8. The method of claim 1, further including the steps of:

(e1) when a predetermined amount of time has elapsed, transmitting the position message.

9. The method of claim 1, further including the steps of:

(e1) when the device has moved a predetermined number of moving fences, transmitting the position message.

10. The method of claim 1, wherein step (e) includes the step of:

(e1) when the device has not moved the predetermined number of moving fences and has been within the moving fence for the predetermined amount of time, the position message is not transmitted.

11. The method of claim 1, wherein step (b) includes the step of:

(b1) crossing a previous moving fence.

12. The method of claim 1, further including the steps of:

(f) receiving the position message at a monitoring site;

(g) determining if the device is within a defined area.

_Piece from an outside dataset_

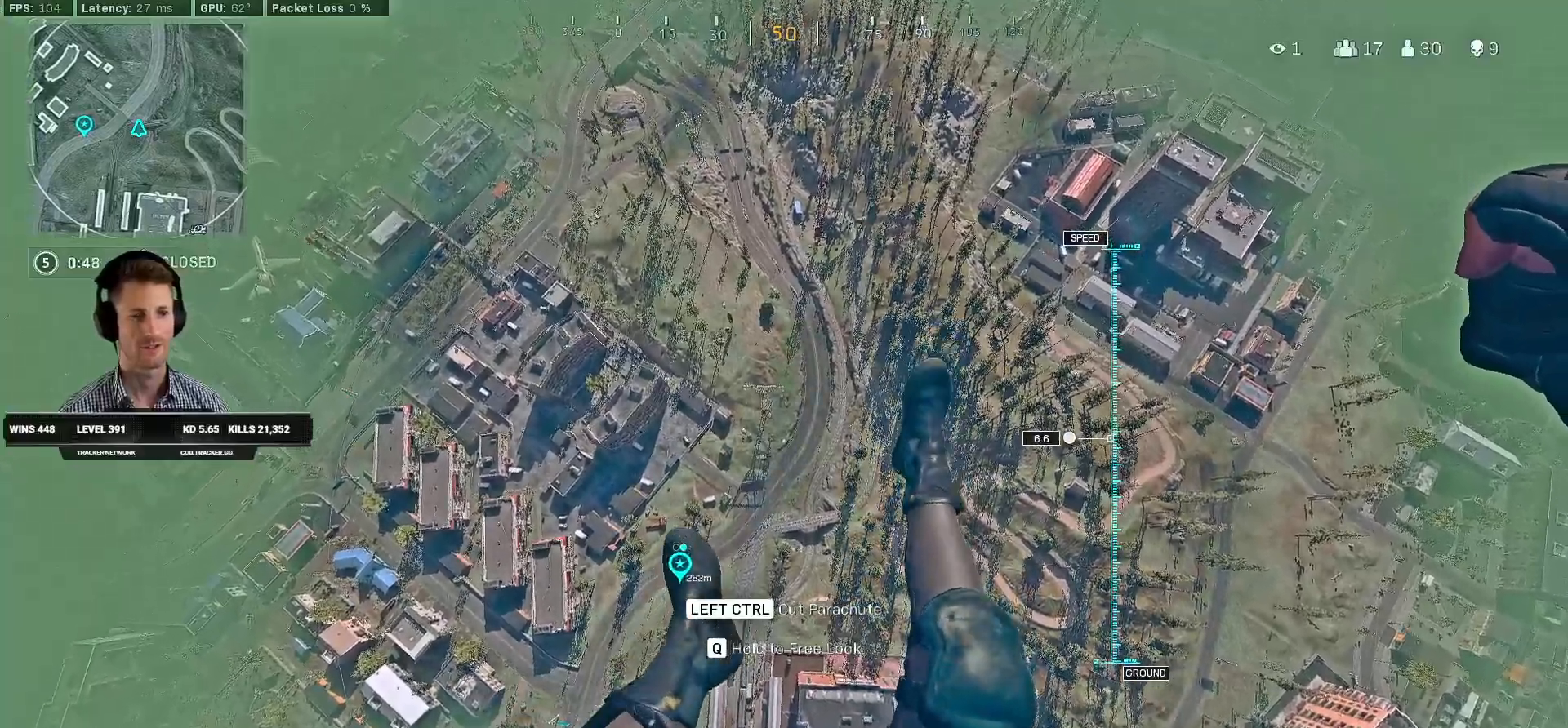
{"keys": ["d", "s"], "mouse": [], "events": []}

13. The method of claim 1, wherein the position message further comprises a time, a location, and an equipment identification information.

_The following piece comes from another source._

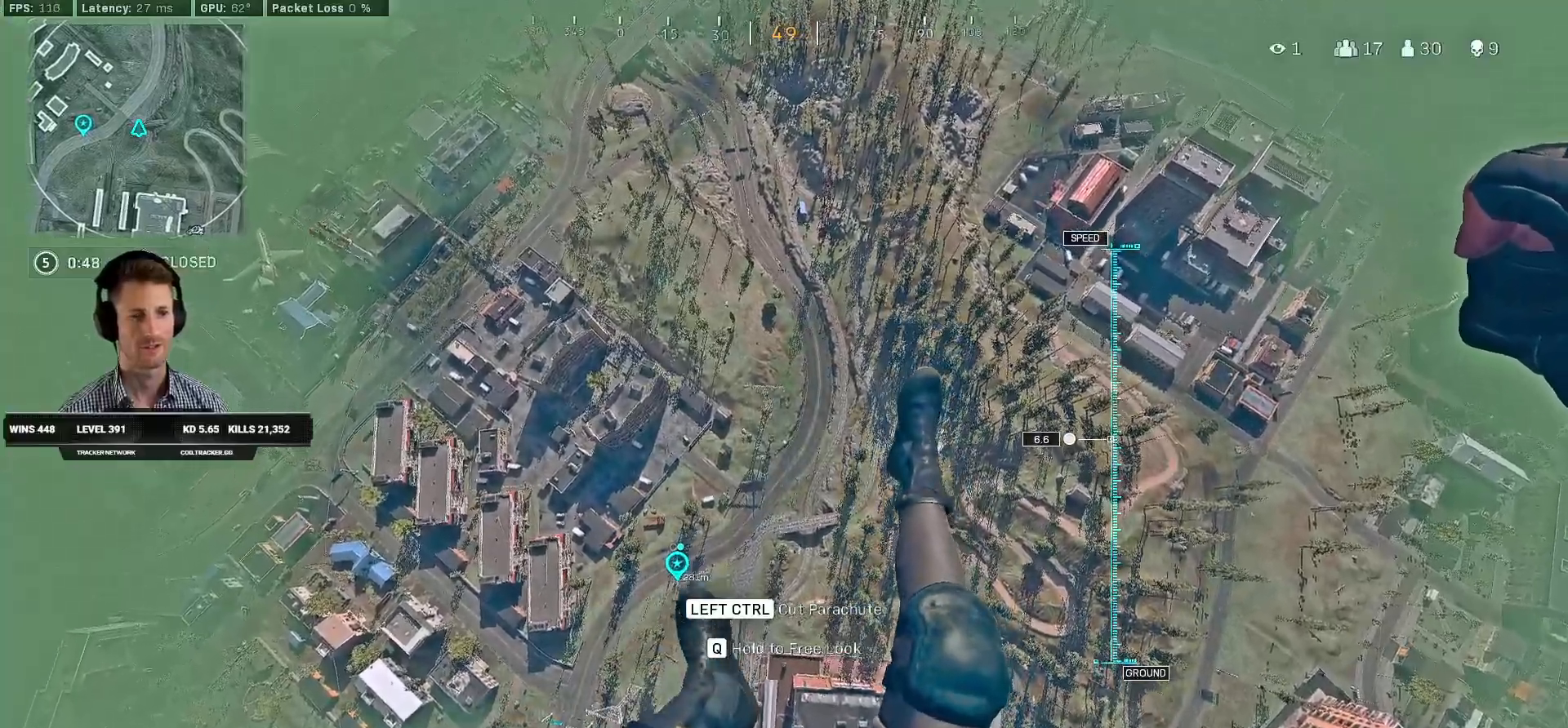
{"keys": ["d", "s"], "mouse": [], "events": []}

14. A method of operating a site fence system, comprising the steps of:

(a) defining a monitoring area;

(b) determining when a device enters and departs the monitoring area;

(c) determining if the device is within the monitoring area; and

(d) when the device is within the monitoring area, adding the device to a catalog list.

15. The method of claim 14, further including the step of:

(e) receiving a position message, including a device's engine hours.

16. The method of claim 15, further including the steps of:

(f) comparing the device's engine hours to a predetermined maintenance interval; and

(g) when the device's engine hours meets or exceeds the predetermined maintenance interval, alerting the monitoring site.

17. The method of claim 14, further including the step of:

(e) when a device crosses a site fence, transmitting a position message.

18. The method of claim 14, wherein step (a) includes the step of:

(a1) when a base station establishes the monitoring area, cataloguing and transmitting the description of the monitoring area to the device.

19. The method of claim 14, wherein step (b) includes the step of:

(b1) when the device crosses into the monitoring area, transmitting an entry message.

20. The method of claim 14, wherein step (b) includes the step of:

(b1) when the device crosses the monitoring area, transmitting a date and time.

21. The method of claim 14, wherein step (b) includes the step of:

(b1) when the device crosses out of the monitoring area, transmitting a departure message.

22. A method of operating a moving fence system, comprising the steps of:

(a) recording a reported position of a device;

(b) when the device has satisfied a reporting criteria, transmitting a position message;

(c) storing the position message at the device;

(d) discarding the reported position.

23. The method of claim 22, wherein the reporting criteria comprises the device crossing a moving fence and traveling a predetermined distance.

24. The method of claim 22, wherein the reporting criteria includes the device crossing a predetermined number of moving fences.

25. The method of claim 24 wherein the predetermined number of moving fences is a single moving fence.

26. The method of claim 22, wherein the reporting criteria comprises the device crossing a predetermined number of moving fences and being within a moving fence for a predetermined amount of time.

27. The method of claim 22, wherein the reporting criteria comprises a predetermined period of time.

28. The method of claim 22, wherein step (b) further includes the steps of:

(b1) determining a received signal strength for a wireless communication system;

(b2) when the received signal strength is less than a predetermined signal strength, switching to a second wireless communication system and sending the position message.